75 000 Euro haben die Nattenheimer in den zeitgemäßen Umbau ihres Dorfgemeinschaftshauses investiert. Da die Bürger selbst kräftig mitangepackt haben, sind die eigenen Kosten mit 40 000 Euro im Rahmen geblieben.

Nattenheim. "Wir werden uns nicht für etwas verschulden, was nur ein paar Mal im Jahr benötigt wird", sagt der Nattenheimer Ortsbürgermeister Peter Billen. Darüber seien auch die Gemeinderatsmitglieder, die ihre Sitzungen im Dorfgemeinschaftshaus abhalten, einig gewesen. Überhaupt wird das Gebäude deutlich öfter als nur zwei, drei Mal im Jahr genutzt. Doch ist mit dem, wofür sich die Gemeinde nicht verschulden will, auch nicht die generelle Nutzung gemeint, sondern die Veranstaltung größerer Feste. "Wir haben Platz für 70 Leute", sagt der Chef der 550-Einwohner-Gemeinde. "Und wer ein größeres Fest plant, muss eben woanders hin."
In den 1920er Jahren wurde das Sandsteingebäude errichtet, das bis vor rund 40 Jahren als Schule diente und danach zum Dorfgemeinschaftshaus umfunktioniert wurde. Seitdem ist die alte Schule immer wieder den aktuellen Bedürfnissen angepasst worden.

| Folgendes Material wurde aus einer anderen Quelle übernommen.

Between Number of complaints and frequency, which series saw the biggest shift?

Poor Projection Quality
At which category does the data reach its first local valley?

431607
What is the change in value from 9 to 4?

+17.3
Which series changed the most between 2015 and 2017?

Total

Auch die jüngste Renovierung ist so gut wie abgeschlossen. So wurden im vergangenen Jahr neue Toiletten gebaut. Diese waren ursprünglich im Keller des Gebäudes und deshalb für ältere und behinderte Menschen nur schwer bis gar nicht erreichbar. Die neuen Sanitärräume, darunter auch eine Behindertentoilette, sind jetzt im Erdgeschoss.

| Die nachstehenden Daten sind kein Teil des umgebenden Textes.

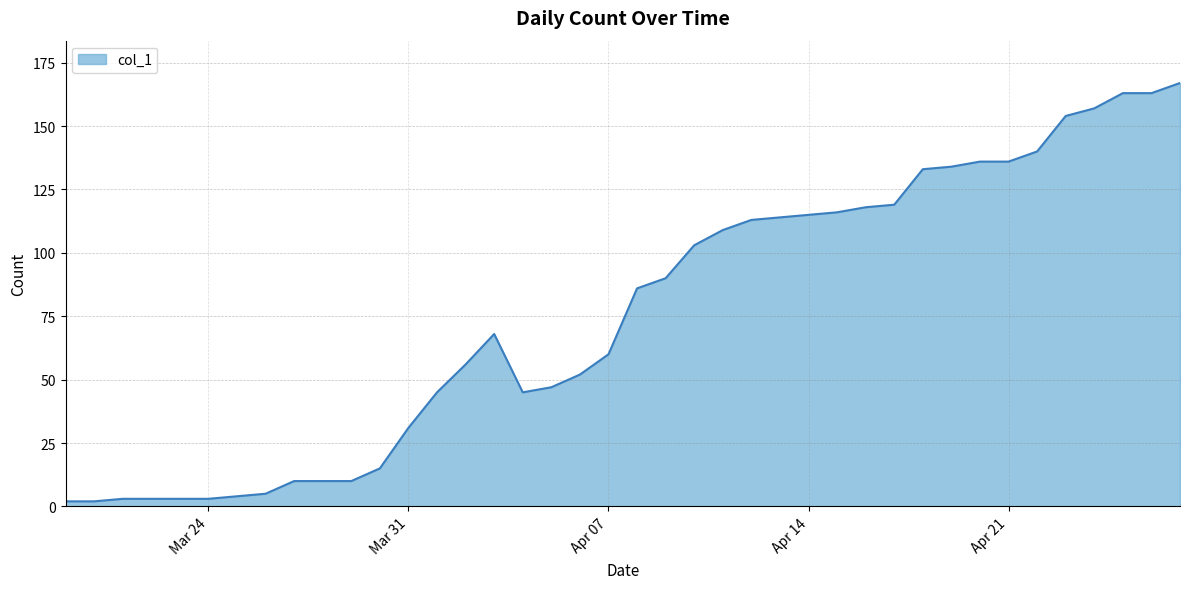

What is the difference between the maximum and minimum values?

165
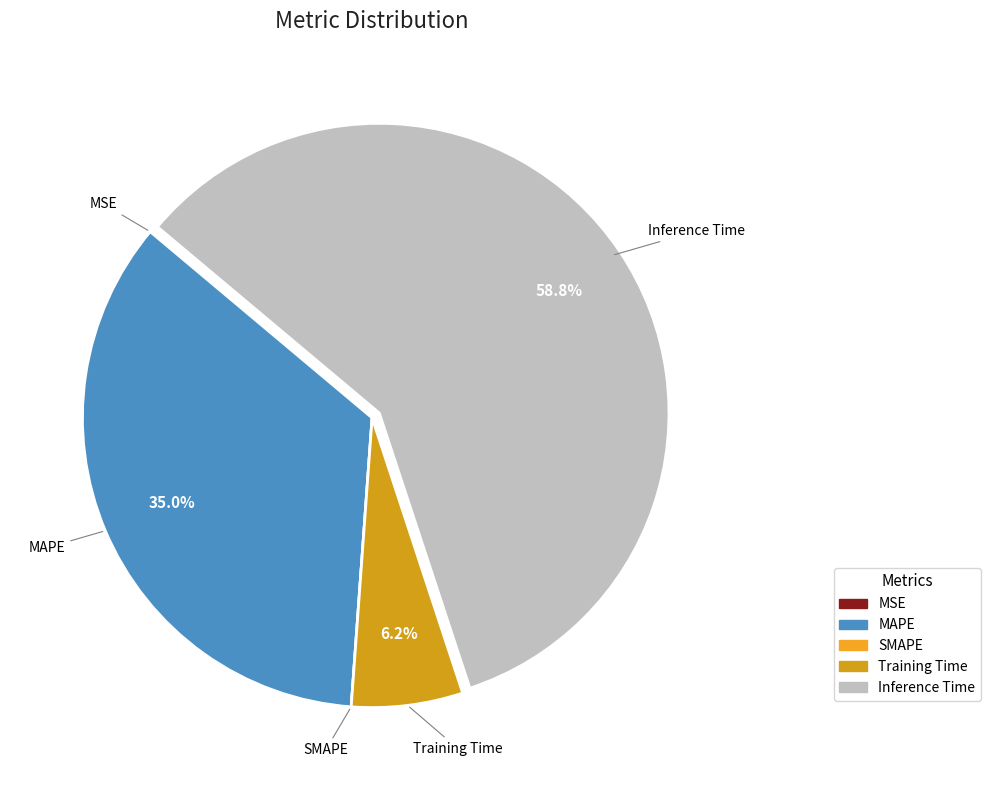

To the nearest percent, what portion does MAPE represent?

35%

Der einst große Raum rechts vom Eingangsbereich, in dem bislang nur eine Theke gestanden habe, sei durch den Umbau zwar deutlich kleiner geworden, erklärt Billen, reiche aber für Vorstands- und Gemeinderatssitzungen vollkommen aus. Zudem ist in diesem Raum eine neue Küche mit integrierter Theke eingebaut. Darüber hinaus verfügt das Gemeindehaus nach wie vor über den zweiten Saal, an dessen Größe sich nichts geändert hat, der jedoch ebenfalls neu gestaltet wurde.
Rund 75 000 Euro sind für diesen Umbau veranschlagt, wobei in diesen Ausgaben auch die noch zu leistenden Arbeiten im Außenbereich enthalten sind. So soll der Eingang eine Rampe erhalten, damit künftig nicht nur das Dorfgemeinschaftshaus selbst, sondern auch der Weg dorthin barrierefrei ist.

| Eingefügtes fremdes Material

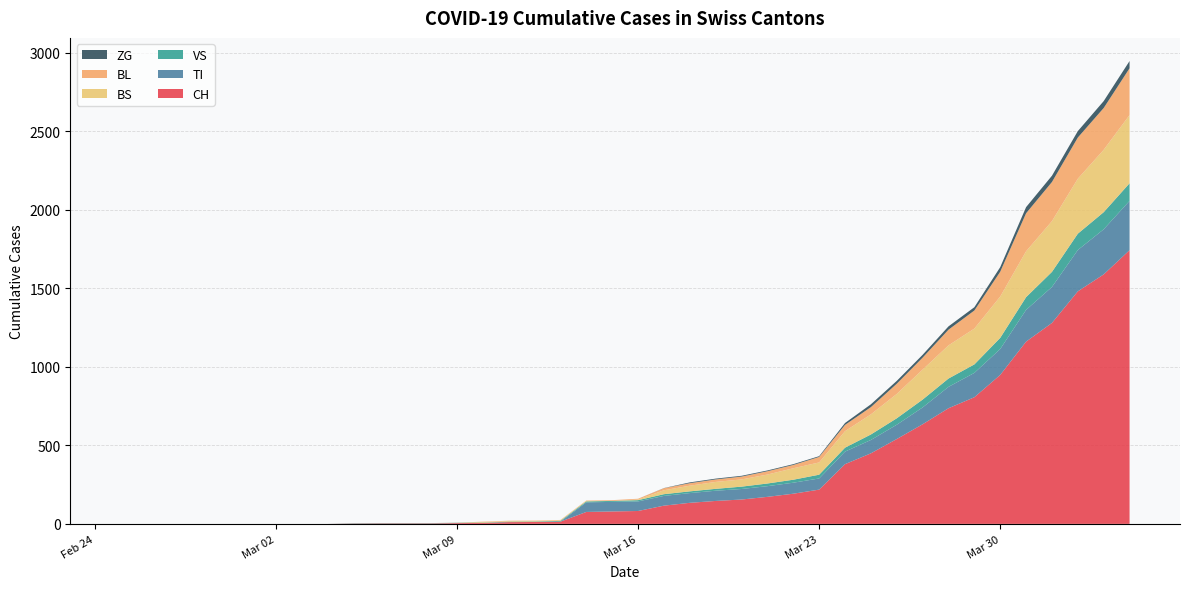

Reading left to right, list all the values displayed in this chart.

CH: 0	0	0	0	0	0	0	0	0	2	3	3	3	5	6	11	12	14	76	79	82	116	134	146	155	172	192	218	380	449	540	634	736	806	948	1160	1279	1480	1588	1742
TI: 0	0	0	0	0	0	0	0	0	0	0	0	0	0	0	0	0	0	61	61	61	62	62	65	67	68	70	71	80	85	91	107	136	155	165	202	229	263	287	314
VS: 0	0	0	0	0	0	0	0	0	2	2	2	2	2	2	3	3	5	6	6	8	11	11	12	15	17	19	24	25	35	41	50	53	54	71	81	96	104	109	112
BS: 0	0	0	0	0	0	0	0	0	0	0	0	0	0	4	4	4	4	4	0	4	25	36	44	46	57	73	78	105	128	155	191	211	228	263	292	323	350	397	434
BL: 0	0	0	0	0	0	0	0	0	0	0	0	0	1	2	2	2	2	2	5	5	13	16	16	18	21	21	35	40	46	65	76	100	115	158	242	249	262	266	298
ZG: 0	0	0	0	0	0	0	0	0	0	0	0	0	0	0	0	0	0	0	0	0	1	5	5	5	5	5	5	12	18	18	18	21	21	29	39	40	41	44	46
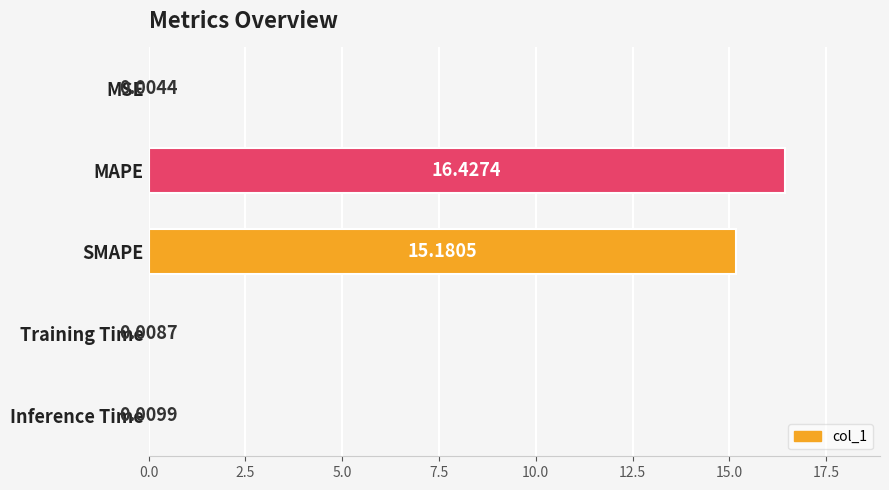

Between MSE and MAPE, which is larger?

MAPE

Dank der Eigenleistung im Wert von mehr als 15 000 Euro und der Landeszuweisung von 20 000 Euro muss die Gemeinde selbst lediglich 40 000 Euro zum Umbau beitragen. "Für uns ist das kein Problem, da wir immer sehr sparsam gewirtschaftet haben", sagt der Ortsbürgermeister. Zudem verfüge die Gemeinde über relativ hohe Rücklagen durch den Verkauf von Wald- und Wiesenflächen in den 1990er Jahren. Diese Grundstücke wurden seinerzeit für den weiteren Ausbau der A 60 sowie den Autobahnanschluss bei Nattenheim benötigt.